Before tonight, he had only wondered at his attraction to her, at the way his senses felt so wired into whatever she did, that it was nothing more than a reaction of his body to hers. He had been wrong. There was nothing simple about the way he reacted to her.
“It might never go as far as a custody battle, right? I mean your mother said they just want to see Emily.”
Her smile, her obvious delight that his problem was solved shifted something inside him. He had trained himself to not need anything from anyone, and her concern in the face of his harsh words seeped into his blood. Like a whisper of a gentle wave that could easily become a sweep of a violent storm that he couldn’t contain. Like a drop of poison that could pollute the whole stream.
Because seeing Isabella and Nicholas together had already made a dent in him. It was as though the self-control, the discipline he had acquired over the past twelve years had disintegrated into dust at his feet. His mind had flipped back to his childhood, shuffling through a reel of pictures, drowning him in memories he didn’t want, crumbling the defenses he had built.
His parents’ constant fights, Nick’s vicious anger, Isabella’s elaborate power plays to keep his father’s attention, Alexander’s own innate need to protect her, his failure to do so, his pathetic attempts to win her love, to be better, smarter, to excel...as if it might buy her love, as if it might divert her attentions for one second from his father to him.
God, the list went on and on....
Sweat trickled down between his shoulder blades.
And as a man who had always acknowledged his own limitations before he destroyed them, Alexander admitted the truth to himself.
He wanted Olivia with every cell in his body, with every breath he pulled into his lungs. It would be sex, it would be escape, but it would also be so much more. Because he’d had a taste of what she could give.
With one kiss, she had dragged him back from the edge. From the fury, from the dark, shameful spiral of his own thoughts. And he had kissed her, reveled in taking everything she gave like a sinking man who had been thrown a lifeline.
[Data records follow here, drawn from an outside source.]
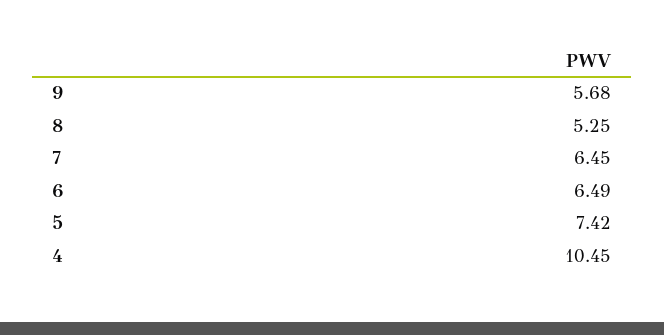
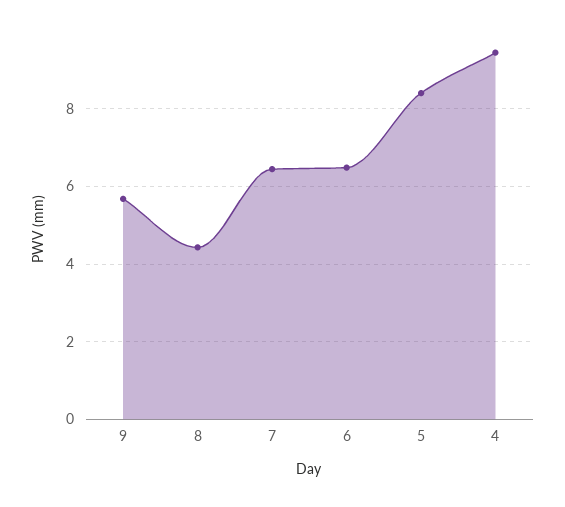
  {
    "9": 5.68,
-   "8": 5.25,
+   "8": 4.4,
    "7": 6.45,
    "6": 6.49,
-   "5": 7.42,
+   "5": 8.4,
-   "4": 10.45
+   "4": 9.4
  }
She could have just stood there, watched him lose the tenuous hold he had had on himself and let it all go to hell. Yet she had stood by him, pulled him back from the edge in a way only she could have thought of. Her loyalty despite everything he had said to her clashed against his belief that she was selfish to the core.
Even now, her concern, her stubborn stance in seeing him through this, they washed over him, prying open things he had locked away a long time ago, things he never wanted to feel again.
No.
He stepped back from her, the hollow sensation in his gut blaring like an alarm. He didn’t want her, he didn’t need her concern, on any level.
It was only by emptying his life of any need that he’d survived. He could go even so far as to say he was a slow learner, couldn’t he? Because it had taken the worst to happen before he had stopped clinging to that hope that one day his mother would leave his father as she had promised so many times, to shed the fear that he would one day lose her, to overcome the guilt that he wasn’t enough to protect her and himself.
Control, over his fear, over his guilt, over the debilitating need to gain his mother’s love, that’s what had helped him survive.
“You will let them see her, won’t you?”
He dragged his gaze back to her, steeling himself against the worry in hers. “Stay out of it, Olivia.”
Of course, she didn’t. She moved closer to him, her fingers gripping his forearms. He felt her tremble, saw her fight to draw her next breath, her dismay at how easily the need between them flared into life, unraveled them. And still, she didn’t run away. “You’re hurt, Alexander.” Looking at the warmth brimming in her chocolate gaze, he braced himself. It was more deadly to him than anything else he’d encountered. “She didn’t even ask after you. She didn’t—”
“Stop. Just because I admitted to wanting to screw you—” with each word he fought for control until the emotion sifted out of him “—doesn’t mean I need or even welcome your concern.”
“But—”
“Enough. Don’t you think you’re taking this pretense a little too far?” He watched like the heartless bastard he was as her face lost its color. “You’re, after all, a stand-in. You’re not obligated to hold up the whole through better or worse. I appreciate what you did for me back there but it doesn’t have to continue here.”
She drew back in the slightest of movements, an imperceptible jerk of that stubborn chin. Her hands shaking, her slender shoulders held stiff, she moved to the door. “Of course not. I mistook you for a different man, someone who could still feel. But thanks for the reminder that you’re incapable of that emotion.”